▸ What is being asked
State the count of lines below featuring the word "degrees", and write nothing further.

▸ Dataset content
Segment Open

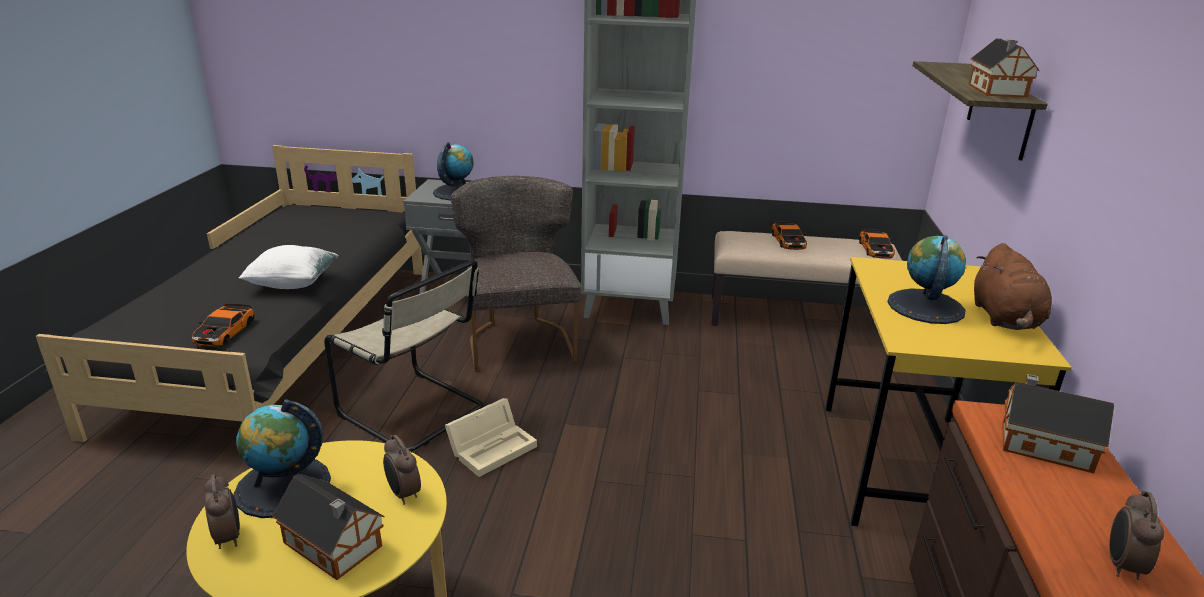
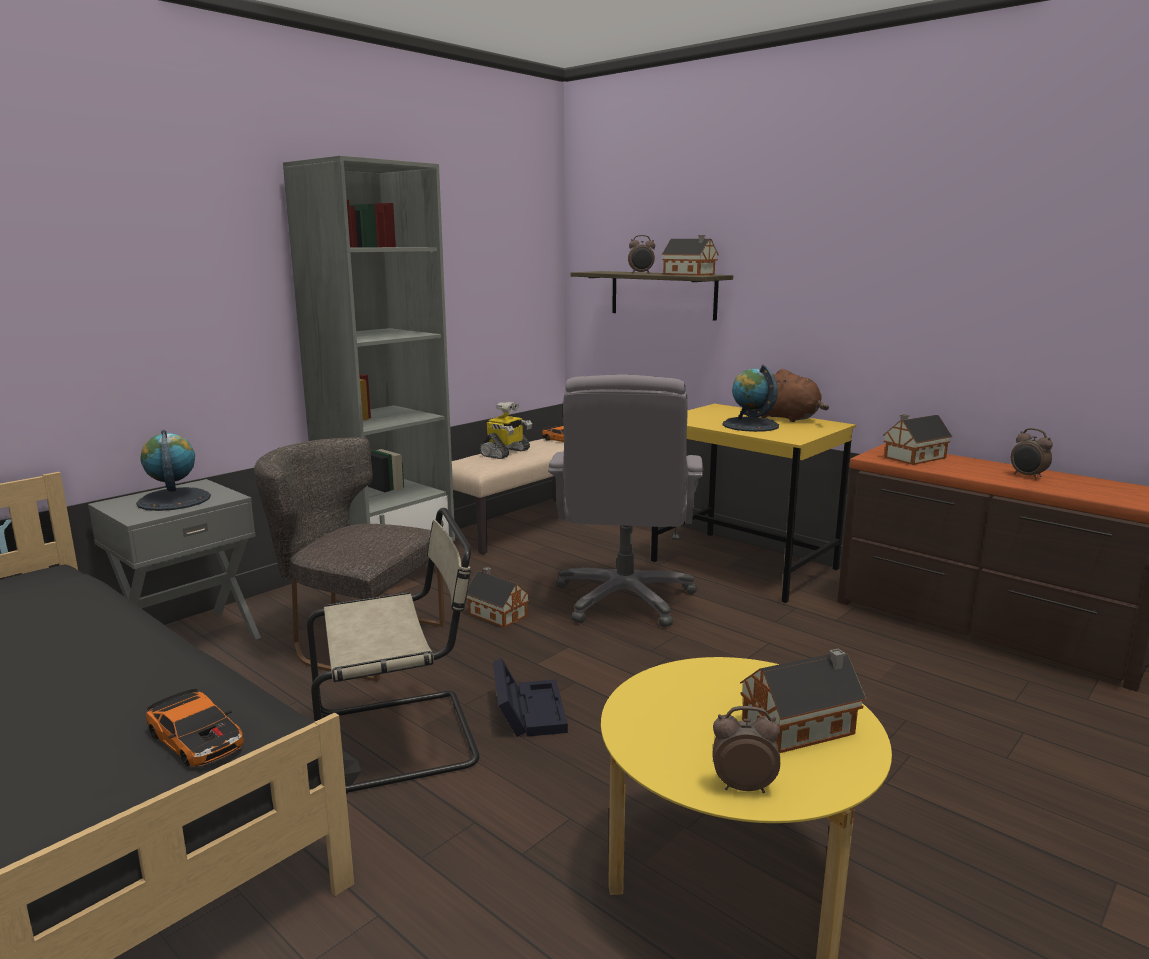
camera: 55 degrees left, 10 degrees down
globe [234,399,331,518] -> none
white pillow [239,245,339,289] -> none
alarm clock [383,435,421,505] -> alarm clock moved to [628,235,655,274]
beige storage box [445,398,537,477] -> black storage box [493,658,568,737]
toy car [772,222,807,250] -> toy robot [479,401,532,459]
none -> toy house [466,567,530,628]
none -> grey office chair [548,374,703,627]

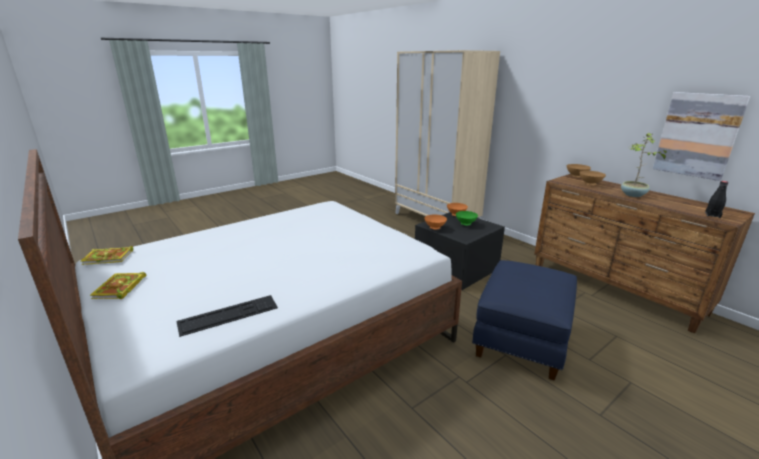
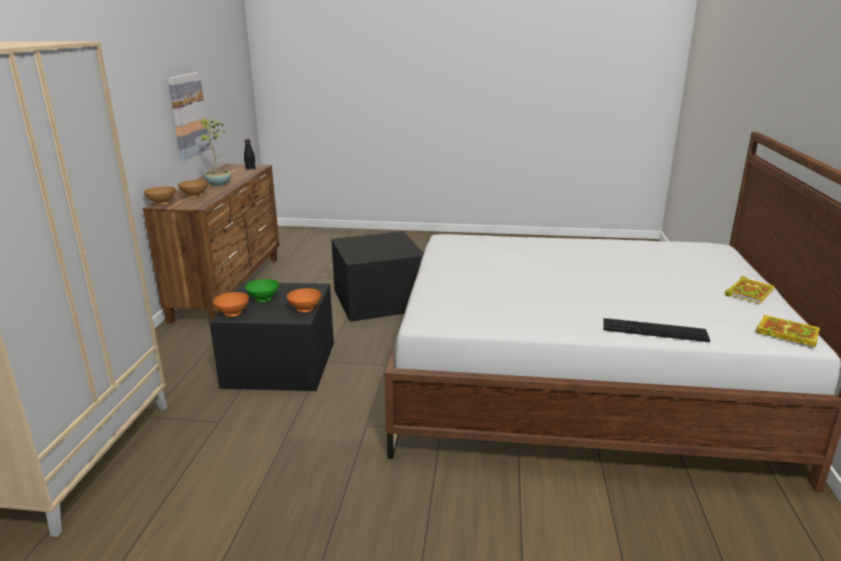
camera: 135 degrees left, 0 degrees up
keyboard [177,295,278,337] -> keyboard moved to [604,318,710,342]
blue ottoman [472,260,577,380] -> black storage box [331,231,424,322]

Segment Closed

▸ Written solution
2